INSTRUCTION — Reproduce, without any change, the lines of the records from the very first line through the line containing "景気の影響を受ける場面はあるものの、", including both of those lines.

******************************

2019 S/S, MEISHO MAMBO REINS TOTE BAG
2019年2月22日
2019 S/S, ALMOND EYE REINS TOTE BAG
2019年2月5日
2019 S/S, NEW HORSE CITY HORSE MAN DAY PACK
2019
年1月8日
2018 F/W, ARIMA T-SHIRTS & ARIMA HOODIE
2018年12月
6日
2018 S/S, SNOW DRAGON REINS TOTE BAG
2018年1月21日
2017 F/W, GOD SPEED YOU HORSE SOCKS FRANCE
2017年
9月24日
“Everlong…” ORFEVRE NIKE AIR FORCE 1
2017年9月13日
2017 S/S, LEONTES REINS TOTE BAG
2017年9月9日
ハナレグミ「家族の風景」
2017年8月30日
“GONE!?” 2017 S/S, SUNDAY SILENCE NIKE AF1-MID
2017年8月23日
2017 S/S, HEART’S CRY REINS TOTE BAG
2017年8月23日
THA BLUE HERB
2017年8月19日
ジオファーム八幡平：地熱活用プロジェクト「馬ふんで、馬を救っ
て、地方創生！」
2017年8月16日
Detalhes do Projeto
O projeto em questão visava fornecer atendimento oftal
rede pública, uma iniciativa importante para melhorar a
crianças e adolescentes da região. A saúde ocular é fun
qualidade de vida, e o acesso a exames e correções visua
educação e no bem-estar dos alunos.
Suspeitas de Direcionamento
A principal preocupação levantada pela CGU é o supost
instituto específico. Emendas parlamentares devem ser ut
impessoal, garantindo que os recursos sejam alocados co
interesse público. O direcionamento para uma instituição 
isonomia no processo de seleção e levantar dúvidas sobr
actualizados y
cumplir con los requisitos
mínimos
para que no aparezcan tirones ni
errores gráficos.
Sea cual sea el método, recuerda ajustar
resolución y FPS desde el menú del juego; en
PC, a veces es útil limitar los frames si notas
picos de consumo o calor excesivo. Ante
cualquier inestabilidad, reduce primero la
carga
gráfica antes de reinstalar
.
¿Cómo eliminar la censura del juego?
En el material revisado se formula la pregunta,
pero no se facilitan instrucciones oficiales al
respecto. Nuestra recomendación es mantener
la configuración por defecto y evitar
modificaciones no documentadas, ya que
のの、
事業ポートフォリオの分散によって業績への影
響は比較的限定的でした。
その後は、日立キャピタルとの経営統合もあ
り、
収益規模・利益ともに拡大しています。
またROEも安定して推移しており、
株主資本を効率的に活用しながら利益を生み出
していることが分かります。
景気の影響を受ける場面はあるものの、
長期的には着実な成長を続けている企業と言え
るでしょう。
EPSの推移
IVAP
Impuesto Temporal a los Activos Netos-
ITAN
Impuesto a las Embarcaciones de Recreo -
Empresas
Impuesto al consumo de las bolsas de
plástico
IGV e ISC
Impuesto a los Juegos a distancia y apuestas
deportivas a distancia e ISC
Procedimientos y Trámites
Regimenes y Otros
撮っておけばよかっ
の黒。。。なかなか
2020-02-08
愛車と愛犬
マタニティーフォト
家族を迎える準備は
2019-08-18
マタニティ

******************************

ANSWER AREA —
2019 S/S, MEISHO MAMBO REINS TOTE BAG
2019年2月22日
2019 S/S, ALMOND EYE REINS TOTE BAG
2019年2月5日
2019 S/S, NEW HORSE CITY HORSE MAN DAY PACK
2019
年1月8日
2018 F/W, ARIMA T-SHIRTS & ARIMA HOODIE
2018年12月
6日
2018 S/S, SNOW DRAGON REINS TOTE BAG
2018年1月21日
2017 F/W, GOD SPEED YOU HORSE SOCKS FRANCE
2017年
9月24日
“Everlong…” ORFEVRE NIKE AIR FORCE 1
2017年9月13日
2017 S/S, LEONTES REINS TOTE BAG
2017年9月9日
ハナレグミ「家族の風景」
2017年8月30日
“GONE!?” 2017 S/S, SUNDAY SILENCE NIKE AF1-MID
2017年8月23日
2017 S/S, HEART’S CRY REINS TOTE BAG
2017年8月23日
THA BLUE HERB
2017年8月19日
ジオファーム八幡平：地熱活用プロジェクト「馬ふんで、馬を救っ
て、地方創生！」
2017年8月16日
Detalhes do Projeto
O projeto em questão visava fornecer atendimento oftal
rede pública, uma iniciativa importante para melhorar a
crianças e adolescentes da região. A saúde ocular é fun
qualidade de vida, e o acesso a exames e correções visua
educação e no bem-estar dos alunos.
Suspeitas de Direcionamento
A principal preocupação levantada pela CGU é o supost
instituto específico. Emendas parlamentares devem ser ut
impessoal, garantindo que os recursos sejam alocados co
interesse público. O direcionamento para uma instituição 
isonomia no processo de seleção e levantar dúvidas sobr
actualizados y
cumplir con los requisitos
mínimos
para que no aparezcan tirones ni
errores gráficos.
Sea cual sea el método, recuerda ajustar
resolución y FPS desde el menú del juego; en
PC, a veces es útil limitar los frames si notas
picos de consumo o calor excesivo. Ante
cualquier inestabilidad, reduce primero la
carga
gráfica antes de reinstalar
.
¿Cómo eliminar la censura del juego?
En el material revisado se formula la pregunta,
pero no se facilitan instrucciones oficiales al
respecto. Nuestra recomendación es mantener
la configuración por defecto y evitar
modificaciones no documentadas, ya que
のの、
事業ポートフォリオの分散によって業績への影
響は比較的限定的でした。
その後は、日立キャピタルとの経営統合もあ
り、
収益規模・利益ともに拡大しています。
またROEも安定して推移しており、
株主資本を効率的に活用しながら利益を生み出
していることが分かります。
景気の影響を受ける場面はあるものの、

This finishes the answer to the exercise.